[Saved entries]
* * *

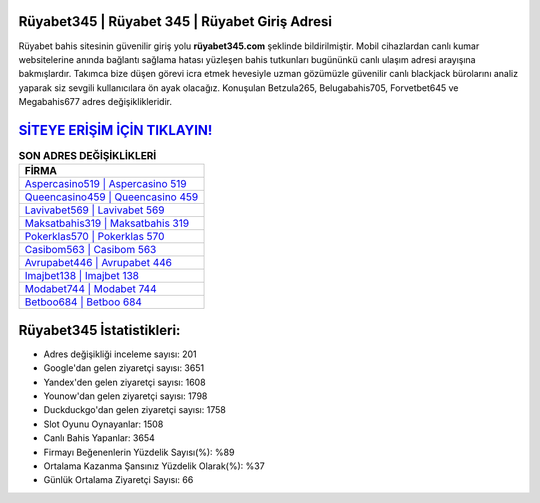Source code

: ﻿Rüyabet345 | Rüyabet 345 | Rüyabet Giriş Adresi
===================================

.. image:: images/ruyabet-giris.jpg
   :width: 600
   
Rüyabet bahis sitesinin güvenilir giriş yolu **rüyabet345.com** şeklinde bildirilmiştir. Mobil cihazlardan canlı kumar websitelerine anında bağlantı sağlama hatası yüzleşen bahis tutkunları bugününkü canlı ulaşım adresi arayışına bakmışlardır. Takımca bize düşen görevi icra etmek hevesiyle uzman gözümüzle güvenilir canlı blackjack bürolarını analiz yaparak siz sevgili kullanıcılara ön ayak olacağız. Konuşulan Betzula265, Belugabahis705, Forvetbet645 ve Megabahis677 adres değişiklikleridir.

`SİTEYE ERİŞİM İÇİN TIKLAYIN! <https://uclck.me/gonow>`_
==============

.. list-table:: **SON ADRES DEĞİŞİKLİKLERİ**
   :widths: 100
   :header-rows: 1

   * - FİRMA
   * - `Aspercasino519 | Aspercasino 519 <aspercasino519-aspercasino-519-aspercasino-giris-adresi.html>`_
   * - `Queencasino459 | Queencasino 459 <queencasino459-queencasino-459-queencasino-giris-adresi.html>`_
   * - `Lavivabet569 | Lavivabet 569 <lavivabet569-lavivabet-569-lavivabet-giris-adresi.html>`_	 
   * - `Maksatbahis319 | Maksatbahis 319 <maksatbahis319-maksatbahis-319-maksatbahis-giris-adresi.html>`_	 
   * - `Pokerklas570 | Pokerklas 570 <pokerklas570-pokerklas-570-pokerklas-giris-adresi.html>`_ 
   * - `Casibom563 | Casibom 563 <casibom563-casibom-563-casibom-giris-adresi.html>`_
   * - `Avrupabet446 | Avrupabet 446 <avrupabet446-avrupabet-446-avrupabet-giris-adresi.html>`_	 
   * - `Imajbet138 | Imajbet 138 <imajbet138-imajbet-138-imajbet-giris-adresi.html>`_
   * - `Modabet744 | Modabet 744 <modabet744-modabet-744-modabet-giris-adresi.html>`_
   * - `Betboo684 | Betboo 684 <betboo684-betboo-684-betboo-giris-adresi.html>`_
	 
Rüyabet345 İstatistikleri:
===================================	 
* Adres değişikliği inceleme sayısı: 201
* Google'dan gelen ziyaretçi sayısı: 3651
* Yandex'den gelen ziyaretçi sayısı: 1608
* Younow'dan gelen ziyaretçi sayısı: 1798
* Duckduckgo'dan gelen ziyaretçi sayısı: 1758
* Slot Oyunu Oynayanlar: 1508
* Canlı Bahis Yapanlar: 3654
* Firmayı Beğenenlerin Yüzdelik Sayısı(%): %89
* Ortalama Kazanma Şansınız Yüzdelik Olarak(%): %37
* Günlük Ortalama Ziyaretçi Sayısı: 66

* * *

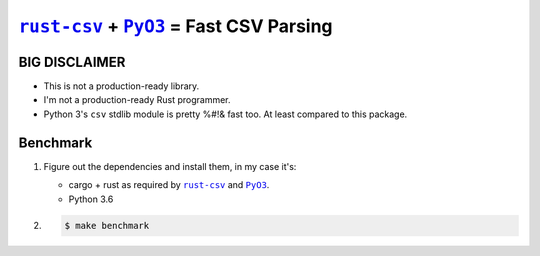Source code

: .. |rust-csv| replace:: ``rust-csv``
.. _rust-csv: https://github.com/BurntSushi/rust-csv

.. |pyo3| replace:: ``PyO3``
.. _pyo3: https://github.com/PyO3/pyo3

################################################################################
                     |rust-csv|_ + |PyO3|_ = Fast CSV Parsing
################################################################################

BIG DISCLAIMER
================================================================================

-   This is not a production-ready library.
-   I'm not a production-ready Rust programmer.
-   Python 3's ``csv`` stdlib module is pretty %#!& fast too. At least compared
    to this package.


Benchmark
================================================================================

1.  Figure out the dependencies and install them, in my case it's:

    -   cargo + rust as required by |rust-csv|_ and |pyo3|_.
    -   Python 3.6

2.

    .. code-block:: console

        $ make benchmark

* * *

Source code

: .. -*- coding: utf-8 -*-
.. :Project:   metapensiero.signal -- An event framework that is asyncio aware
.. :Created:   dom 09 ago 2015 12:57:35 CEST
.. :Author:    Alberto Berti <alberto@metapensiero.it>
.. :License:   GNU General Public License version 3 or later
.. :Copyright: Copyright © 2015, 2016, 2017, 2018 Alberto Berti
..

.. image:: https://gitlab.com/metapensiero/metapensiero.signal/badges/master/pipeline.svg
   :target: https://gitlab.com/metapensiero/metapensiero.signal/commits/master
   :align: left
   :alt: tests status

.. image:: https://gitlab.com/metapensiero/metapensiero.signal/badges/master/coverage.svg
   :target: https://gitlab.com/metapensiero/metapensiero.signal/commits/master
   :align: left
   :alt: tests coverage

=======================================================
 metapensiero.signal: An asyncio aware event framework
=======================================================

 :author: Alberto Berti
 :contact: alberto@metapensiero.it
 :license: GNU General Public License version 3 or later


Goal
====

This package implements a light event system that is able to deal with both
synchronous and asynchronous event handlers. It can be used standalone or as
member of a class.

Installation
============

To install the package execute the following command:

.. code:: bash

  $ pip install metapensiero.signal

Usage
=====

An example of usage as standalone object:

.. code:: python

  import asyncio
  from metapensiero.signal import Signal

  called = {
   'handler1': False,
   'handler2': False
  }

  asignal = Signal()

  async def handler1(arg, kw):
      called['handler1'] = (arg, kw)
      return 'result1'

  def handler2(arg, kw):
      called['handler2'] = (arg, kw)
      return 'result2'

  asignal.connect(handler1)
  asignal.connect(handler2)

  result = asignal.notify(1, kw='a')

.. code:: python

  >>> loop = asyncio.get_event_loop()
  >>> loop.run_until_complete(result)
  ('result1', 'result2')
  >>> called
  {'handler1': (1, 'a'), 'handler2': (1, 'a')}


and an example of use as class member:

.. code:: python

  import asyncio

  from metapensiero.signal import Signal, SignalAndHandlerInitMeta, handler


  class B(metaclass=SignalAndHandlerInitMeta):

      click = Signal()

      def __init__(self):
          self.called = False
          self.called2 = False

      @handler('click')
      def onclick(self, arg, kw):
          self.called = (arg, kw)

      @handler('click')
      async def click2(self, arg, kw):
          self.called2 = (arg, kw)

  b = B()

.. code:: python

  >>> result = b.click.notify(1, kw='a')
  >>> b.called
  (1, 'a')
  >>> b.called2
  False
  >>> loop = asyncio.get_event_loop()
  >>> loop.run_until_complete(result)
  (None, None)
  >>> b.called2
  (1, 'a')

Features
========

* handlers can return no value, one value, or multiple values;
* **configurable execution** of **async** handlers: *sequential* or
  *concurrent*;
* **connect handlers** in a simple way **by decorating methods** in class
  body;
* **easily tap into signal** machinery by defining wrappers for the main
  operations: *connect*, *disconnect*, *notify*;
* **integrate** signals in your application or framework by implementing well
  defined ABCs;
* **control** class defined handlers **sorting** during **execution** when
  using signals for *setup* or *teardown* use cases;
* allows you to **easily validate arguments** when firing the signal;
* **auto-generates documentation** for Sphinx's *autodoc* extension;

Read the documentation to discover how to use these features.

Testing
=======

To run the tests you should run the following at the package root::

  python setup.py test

* * *

WHAT TO WORK ON – Above are the records; from them, give again exactly the lines from the one containing "using signals for" through the one containing "python setup.py test", both included.

EXERCISE RESULT –
  using signals for *setup* or *teardown* use cases;
* allows you to **easily validate arguments** when firing the signal;
* **auto-generates documentation** for Sphinx's *autodoc* extension;

Read the documentation to discover how to use these features.

Testing
=======

To run the tests you should run the following at the package root::

  python setup.py test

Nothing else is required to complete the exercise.